Women experience normal bleeding in the form of their menstrual period. Bleeding usually occurs every 22 to 35 days. Bleeding usually lasts for one to seven days. Periods vary a lot from woman to woman. Some women have light bleeding, some women have heavy bleeding for a day or two which then becomes lighter.

During adolescence, the interval between periods can be quite irregular. Women grow older, each woman tends to develop her own pattern.If a girl has not started having periods by the age of 16 years, she should see her doctor or visit the local health clinic.

However, there are times when bleeding is abnormal and requires medical attention.

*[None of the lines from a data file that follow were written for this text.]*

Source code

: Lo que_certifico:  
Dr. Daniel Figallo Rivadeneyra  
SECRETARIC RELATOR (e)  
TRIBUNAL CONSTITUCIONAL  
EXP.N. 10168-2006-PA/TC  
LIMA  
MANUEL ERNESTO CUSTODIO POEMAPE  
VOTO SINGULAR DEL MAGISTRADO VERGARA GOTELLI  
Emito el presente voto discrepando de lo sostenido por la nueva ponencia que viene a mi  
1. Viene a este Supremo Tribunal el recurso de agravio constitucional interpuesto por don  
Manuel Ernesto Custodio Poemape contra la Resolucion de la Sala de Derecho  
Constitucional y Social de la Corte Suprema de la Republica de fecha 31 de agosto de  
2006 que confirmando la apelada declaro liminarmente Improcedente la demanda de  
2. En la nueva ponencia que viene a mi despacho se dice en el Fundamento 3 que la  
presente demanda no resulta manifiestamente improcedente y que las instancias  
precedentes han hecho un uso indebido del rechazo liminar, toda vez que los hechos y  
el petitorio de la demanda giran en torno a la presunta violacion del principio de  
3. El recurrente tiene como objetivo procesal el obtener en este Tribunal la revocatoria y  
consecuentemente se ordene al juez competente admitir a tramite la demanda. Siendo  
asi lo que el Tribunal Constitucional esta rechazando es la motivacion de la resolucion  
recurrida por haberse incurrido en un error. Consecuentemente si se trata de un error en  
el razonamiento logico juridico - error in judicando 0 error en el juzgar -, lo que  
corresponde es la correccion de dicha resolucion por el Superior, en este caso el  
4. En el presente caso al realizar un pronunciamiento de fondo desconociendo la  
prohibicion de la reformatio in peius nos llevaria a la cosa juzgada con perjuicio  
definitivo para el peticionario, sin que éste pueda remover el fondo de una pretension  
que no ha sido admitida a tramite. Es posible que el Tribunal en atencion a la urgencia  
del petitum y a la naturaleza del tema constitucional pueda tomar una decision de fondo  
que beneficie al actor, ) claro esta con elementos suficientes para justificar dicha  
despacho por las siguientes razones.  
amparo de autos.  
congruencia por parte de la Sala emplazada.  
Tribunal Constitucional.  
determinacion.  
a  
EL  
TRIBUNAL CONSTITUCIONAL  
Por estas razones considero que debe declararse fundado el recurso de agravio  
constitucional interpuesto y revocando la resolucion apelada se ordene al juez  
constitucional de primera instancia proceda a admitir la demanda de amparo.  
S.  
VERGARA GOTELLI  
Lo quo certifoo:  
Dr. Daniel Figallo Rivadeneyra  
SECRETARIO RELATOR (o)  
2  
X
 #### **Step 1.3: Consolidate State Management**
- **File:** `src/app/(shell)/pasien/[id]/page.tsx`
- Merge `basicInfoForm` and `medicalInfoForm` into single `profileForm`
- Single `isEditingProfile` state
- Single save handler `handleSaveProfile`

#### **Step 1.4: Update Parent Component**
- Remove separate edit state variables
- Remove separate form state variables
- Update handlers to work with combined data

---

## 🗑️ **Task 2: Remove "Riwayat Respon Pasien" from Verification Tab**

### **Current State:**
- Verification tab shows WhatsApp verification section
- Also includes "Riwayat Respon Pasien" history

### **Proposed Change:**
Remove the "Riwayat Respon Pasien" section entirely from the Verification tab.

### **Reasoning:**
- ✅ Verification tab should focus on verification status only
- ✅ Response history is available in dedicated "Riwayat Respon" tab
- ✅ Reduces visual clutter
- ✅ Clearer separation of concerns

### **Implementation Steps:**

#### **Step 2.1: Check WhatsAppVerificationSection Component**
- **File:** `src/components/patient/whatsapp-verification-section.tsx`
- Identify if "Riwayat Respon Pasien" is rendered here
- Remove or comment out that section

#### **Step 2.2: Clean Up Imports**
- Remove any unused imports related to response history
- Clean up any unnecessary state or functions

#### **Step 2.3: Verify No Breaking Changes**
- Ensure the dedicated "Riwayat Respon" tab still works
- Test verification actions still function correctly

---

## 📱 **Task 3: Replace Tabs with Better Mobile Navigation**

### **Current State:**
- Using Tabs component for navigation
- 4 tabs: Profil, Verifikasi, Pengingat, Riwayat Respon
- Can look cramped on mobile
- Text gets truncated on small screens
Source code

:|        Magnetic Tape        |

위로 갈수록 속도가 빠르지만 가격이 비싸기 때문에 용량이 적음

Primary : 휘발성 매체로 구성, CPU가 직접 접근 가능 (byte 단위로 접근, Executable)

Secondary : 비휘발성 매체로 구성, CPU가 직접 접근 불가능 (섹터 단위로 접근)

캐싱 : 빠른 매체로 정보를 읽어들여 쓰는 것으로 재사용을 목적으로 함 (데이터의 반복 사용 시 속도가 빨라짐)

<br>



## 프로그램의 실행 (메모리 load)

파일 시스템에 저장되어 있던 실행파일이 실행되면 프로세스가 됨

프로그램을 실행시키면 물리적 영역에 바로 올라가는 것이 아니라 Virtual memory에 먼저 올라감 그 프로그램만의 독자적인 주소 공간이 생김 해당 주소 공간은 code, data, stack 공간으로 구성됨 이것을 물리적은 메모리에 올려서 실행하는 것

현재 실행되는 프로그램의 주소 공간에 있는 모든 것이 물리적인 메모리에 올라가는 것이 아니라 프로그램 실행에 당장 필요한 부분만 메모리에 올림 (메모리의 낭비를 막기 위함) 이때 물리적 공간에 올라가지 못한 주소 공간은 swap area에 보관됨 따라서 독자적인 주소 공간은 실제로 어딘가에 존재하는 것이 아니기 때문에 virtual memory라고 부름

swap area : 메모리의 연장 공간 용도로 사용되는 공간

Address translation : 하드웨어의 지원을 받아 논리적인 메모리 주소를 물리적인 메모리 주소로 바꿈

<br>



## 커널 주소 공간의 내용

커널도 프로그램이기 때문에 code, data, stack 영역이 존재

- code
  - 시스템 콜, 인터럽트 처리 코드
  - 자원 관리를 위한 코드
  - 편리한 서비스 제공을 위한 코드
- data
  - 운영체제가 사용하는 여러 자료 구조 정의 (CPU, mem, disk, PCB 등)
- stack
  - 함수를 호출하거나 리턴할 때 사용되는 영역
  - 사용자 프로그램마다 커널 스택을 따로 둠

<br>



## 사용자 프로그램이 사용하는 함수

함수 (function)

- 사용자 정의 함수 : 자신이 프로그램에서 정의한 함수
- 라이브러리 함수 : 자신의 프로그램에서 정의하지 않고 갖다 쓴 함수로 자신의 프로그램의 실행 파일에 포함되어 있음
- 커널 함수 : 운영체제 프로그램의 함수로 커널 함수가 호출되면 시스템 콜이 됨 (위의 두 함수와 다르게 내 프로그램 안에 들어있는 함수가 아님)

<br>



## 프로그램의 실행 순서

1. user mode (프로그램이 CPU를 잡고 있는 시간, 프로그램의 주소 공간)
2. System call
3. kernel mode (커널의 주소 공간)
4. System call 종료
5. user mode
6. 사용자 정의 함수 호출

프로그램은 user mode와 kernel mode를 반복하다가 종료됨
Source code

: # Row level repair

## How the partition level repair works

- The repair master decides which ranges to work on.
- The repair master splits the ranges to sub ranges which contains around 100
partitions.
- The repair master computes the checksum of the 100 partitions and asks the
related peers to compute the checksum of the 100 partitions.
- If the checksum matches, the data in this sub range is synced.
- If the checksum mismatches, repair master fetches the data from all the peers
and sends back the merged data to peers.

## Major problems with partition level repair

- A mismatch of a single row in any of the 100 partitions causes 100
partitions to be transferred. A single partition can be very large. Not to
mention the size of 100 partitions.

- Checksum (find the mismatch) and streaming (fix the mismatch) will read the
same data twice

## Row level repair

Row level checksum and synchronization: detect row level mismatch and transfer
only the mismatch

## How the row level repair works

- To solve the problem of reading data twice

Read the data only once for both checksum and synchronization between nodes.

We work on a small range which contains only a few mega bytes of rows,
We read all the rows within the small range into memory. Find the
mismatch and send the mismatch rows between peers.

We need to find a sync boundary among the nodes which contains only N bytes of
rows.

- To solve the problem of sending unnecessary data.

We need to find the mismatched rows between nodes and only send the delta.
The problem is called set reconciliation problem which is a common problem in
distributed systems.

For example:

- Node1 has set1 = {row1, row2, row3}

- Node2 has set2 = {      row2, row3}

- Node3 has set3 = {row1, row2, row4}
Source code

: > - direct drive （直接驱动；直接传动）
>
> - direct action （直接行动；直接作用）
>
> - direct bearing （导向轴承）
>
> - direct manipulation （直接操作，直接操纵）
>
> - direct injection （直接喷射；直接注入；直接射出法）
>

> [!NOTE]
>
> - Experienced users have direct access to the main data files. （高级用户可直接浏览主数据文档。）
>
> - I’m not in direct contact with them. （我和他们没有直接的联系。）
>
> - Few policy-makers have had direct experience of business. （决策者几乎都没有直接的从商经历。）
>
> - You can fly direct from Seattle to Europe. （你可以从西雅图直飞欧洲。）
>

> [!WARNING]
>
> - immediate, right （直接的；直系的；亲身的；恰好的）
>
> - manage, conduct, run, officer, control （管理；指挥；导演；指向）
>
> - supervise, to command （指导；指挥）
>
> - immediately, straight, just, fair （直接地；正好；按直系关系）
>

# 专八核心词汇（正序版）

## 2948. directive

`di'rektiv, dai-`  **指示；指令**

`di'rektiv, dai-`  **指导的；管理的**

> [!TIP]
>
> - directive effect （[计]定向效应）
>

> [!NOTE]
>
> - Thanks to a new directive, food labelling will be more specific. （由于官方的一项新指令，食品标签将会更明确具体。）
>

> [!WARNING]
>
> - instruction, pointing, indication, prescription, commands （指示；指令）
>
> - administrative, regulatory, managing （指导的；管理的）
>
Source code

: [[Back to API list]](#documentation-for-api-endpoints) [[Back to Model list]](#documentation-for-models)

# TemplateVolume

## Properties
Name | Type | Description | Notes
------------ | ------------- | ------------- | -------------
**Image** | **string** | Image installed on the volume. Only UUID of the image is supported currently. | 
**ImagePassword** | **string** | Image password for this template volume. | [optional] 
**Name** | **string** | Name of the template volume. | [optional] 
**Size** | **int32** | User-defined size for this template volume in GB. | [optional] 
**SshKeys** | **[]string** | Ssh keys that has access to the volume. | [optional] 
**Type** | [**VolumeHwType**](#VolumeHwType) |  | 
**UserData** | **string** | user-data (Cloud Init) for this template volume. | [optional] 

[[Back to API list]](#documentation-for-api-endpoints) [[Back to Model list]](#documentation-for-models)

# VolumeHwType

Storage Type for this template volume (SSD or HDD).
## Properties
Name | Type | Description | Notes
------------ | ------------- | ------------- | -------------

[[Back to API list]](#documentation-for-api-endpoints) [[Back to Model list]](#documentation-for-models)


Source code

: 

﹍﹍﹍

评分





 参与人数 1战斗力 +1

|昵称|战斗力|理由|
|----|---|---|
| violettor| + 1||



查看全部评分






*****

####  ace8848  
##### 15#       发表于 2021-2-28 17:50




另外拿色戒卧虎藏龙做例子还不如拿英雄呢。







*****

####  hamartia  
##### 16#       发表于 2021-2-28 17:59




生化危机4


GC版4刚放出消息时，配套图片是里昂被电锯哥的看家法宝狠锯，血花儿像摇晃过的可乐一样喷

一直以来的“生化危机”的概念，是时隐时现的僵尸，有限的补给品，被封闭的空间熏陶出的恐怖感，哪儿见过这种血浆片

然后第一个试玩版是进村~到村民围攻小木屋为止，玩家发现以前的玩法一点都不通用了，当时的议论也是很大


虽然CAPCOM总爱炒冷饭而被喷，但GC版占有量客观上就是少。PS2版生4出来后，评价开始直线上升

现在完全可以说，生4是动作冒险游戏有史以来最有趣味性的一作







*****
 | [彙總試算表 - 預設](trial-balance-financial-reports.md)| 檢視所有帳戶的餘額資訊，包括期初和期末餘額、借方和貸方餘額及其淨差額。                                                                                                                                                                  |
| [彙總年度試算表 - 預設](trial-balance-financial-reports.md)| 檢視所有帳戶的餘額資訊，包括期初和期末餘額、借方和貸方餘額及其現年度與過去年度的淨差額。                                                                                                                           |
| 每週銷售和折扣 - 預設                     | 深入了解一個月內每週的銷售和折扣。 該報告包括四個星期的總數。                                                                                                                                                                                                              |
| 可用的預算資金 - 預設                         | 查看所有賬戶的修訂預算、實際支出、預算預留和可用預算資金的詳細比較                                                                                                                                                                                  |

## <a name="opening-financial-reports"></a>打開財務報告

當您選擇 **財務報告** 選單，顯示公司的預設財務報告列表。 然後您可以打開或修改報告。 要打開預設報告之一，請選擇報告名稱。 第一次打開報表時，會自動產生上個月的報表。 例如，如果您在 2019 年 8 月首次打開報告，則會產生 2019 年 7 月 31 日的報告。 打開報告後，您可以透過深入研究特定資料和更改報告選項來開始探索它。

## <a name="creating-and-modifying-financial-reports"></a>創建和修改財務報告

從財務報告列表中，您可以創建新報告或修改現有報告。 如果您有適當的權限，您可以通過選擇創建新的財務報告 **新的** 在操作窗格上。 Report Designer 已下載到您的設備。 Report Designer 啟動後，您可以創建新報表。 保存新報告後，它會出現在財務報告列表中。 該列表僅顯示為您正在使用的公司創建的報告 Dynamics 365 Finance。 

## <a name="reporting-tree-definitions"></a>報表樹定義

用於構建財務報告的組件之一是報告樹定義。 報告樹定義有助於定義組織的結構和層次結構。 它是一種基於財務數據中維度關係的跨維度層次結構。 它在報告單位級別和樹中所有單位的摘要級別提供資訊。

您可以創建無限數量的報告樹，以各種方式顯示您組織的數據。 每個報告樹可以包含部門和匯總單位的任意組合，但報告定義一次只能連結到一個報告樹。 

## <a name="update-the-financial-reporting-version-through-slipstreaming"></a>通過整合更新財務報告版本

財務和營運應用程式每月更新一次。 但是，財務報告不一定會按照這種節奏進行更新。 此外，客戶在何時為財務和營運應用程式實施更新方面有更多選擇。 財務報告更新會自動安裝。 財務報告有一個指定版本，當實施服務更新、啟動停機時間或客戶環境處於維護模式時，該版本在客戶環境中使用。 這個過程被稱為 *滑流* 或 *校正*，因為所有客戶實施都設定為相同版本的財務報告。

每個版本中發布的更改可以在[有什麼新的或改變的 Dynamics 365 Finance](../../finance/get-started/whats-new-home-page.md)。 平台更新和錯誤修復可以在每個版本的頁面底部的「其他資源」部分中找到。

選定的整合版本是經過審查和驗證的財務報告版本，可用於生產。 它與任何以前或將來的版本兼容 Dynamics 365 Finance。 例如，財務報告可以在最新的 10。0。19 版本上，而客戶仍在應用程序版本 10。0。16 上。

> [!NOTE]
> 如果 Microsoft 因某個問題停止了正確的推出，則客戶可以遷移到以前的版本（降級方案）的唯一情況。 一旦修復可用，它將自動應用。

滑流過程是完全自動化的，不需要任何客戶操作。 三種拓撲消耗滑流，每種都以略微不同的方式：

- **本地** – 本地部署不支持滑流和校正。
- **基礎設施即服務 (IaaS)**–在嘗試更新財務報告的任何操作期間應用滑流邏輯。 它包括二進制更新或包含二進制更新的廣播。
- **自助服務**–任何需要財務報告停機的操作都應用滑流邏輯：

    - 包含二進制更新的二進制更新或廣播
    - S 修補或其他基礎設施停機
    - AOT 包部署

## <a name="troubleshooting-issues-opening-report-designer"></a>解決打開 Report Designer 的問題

If you are concerned about any abnormal bleeding or have some other concern about your health, you should see your local doctor, family planning clinic or sexual health clinic. Unusual vaginal bleeding may be a sign of an infection or other problem. Some of these can be serious. Some may cause problems later in life if they are not treated.

Practical Advice

The following is abnormal bleeding:

  • periods excessively heavy
    • needing double pads or a pad and a tampon
    • losing clots
  • irregular and unpredictable bleeding
  • bleeding between periods (this includes "spotting" of small amounts of blood)
  • bleeding after sex.
Common causes of abnormal bleeding include:
  • infection:
    • chlamydia
    • gonorrhoea
  • uterine fibroid (a muscular growth in the wall of the womb)
  • hormone disturbance
  • bleeding during pregnancy (this is serious and may indicate there is a threat of losing the pregnancy).
Common causes of not having periods include:
  • pregnancy
  • excessive weight loss
  • excessive exercise
  • stress or emotional upset
  • major change in normal routine (eg. going off to boarding school, backpacking around the world, moving out of home, breaking up with a partner)
  • hormone disturbance
  • following depo-provera (an injectable contraceptive).